En cierta medida, aun el menosprecio con que por entonces se miraba el teatro, y aun su precariedad, fueron para Shakespeare un verdadero beneficio. A la ausencia de reglas rígidas como las que condicionarían, en épocas posteriores, ciertos géneros teatrales «consagrados», debemos las tres características más obvias de su dramaturgia: la desmesura, la libertad para experimentar con materiales provenientes de los ámbitos culturales más opuestos, y, en fin, la originalidad con que consigue amalgamarlos en obras, por lo demás, siempre distintas. Los manuales suelen destacar que, antes de Romeo y Julieta, el amor era tema de comedia o de «géneros bajos»; hacer del amor tema de tragedia, y de tragedia con un fuerte cariz político, es un gesto típico de Shakespeare, para quien no existían barreras fijas entre artes, ni otra jerarquía que la que establece la potencia comunicativa de signo. En efecto, su identificación con la «alta cultura» suele hacer olvidar el fuertísimo arraigo de Shakespeare en la cultura oral y en los «géneros marginales». Como los trágicos griegos, Shakespeare nunca trabajaba con historias enteramente inventadas por él: de ahí que cada edición de sus obras venga precedida, tradicionalmente, por una larga enumeración de «fuentes» literarias. Pero mientras que Esquilo, por ejemplo, recreaba un mito de carácter sagrado, y Racine, a su vez, recrearía mitos ya elaborados por los trágicos griegos, Shakespeare toma como punto de partida fuentes nada «canónicas», apenas prestigiosas: alguna comedia del latino Plauto, sí, alguna crónica histórica de la vieja Inglaterra, notoriamente las de Holinshed; pero sobre todo, cuentos populares como los que todavía se contaban usualmente en el campo y, siglos más tarde, recopilarían Charles Perrault, los Hermanos Grimm o, ya en nuestro siglo, Italo Calvino. Es el caso de Romeo y Julieta: su fuente más lejana es Il novellino, compilación de cuentos tradicionales de Massuccio de Salerno (1476), de donde luego tomó el argumento Luigi da Porto (1524), de quien a su vez la recogió Luigi Grotto (1578) y así una serie de recopiladores o recreadores ignotos que sin embargo consiguieron volverla, para la época en que Shakespeare decidió llevarla a escena, «una leyenda inmensamente popular».

• Material proporcionado:
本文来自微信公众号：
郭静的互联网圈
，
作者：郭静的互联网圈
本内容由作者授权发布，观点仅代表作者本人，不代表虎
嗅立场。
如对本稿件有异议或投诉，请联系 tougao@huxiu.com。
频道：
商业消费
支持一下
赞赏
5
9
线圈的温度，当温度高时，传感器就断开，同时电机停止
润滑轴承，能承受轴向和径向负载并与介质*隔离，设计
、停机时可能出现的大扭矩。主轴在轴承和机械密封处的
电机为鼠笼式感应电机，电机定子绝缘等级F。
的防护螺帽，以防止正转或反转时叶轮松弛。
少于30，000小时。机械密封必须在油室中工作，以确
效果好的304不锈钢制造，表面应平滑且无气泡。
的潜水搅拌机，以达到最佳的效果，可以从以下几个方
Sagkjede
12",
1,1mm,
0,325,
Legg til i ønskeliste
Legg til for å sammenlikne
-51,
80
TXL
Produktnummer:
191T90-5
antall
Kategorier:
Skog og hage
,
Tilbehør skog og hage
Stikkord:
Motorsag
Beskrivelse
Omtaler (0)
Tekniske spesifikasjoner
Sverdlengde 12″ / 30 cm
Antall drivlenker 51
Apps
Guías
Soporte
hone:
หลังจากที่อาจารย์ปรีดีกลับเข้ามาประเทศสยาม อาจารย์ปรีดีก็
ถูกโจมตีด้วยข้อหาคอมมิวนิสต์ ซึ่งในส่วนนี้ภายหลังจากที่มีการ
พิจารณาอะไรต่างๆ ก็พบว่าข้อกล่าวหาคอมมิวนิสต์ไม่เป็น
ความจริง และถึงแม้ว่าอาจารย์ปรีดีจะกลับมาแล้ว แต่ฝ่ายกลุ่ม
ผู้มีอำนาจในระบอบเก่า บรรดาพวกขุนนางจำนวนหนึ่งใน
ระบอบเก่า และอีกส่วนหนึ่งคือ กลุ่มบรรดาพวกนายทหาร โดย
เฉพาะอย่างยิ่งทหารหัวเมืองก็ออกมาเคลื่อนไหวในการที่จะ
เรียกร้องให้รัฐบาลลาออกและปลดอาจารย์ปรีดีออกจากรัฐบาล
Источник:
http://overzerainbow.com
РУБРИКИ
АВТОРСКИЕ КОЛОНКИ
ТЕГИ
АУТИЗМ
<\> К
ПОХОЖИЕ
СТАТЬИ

• Consigna:
Indique si cada afirmación concuerda con el texto sobre Shakespeare y sus fuentes, respondiendo sí o no junto con las palabras decisivas del texto citadas literalmente.
1. Shakespeare trabajaba con historias enteramente inventadas por él.
2. La fuente más lejana de Romeo y Julieta es Il novellino.
3. Antes de Romeo y Julieta, el amor era tema propio de la tragedia.

• Resultado:
1. No: «Shakespeare nunca trabajaba con historias enteramente inventadas por él».
2. Sí: «su fuente más lejana es Il novellino, compilación de cuentos tradicionales de Massuccio de Salerno (1476)».
3. No: «antes de Romeo y Julieta, el amor era tema de comedia o de «géneros bajos»».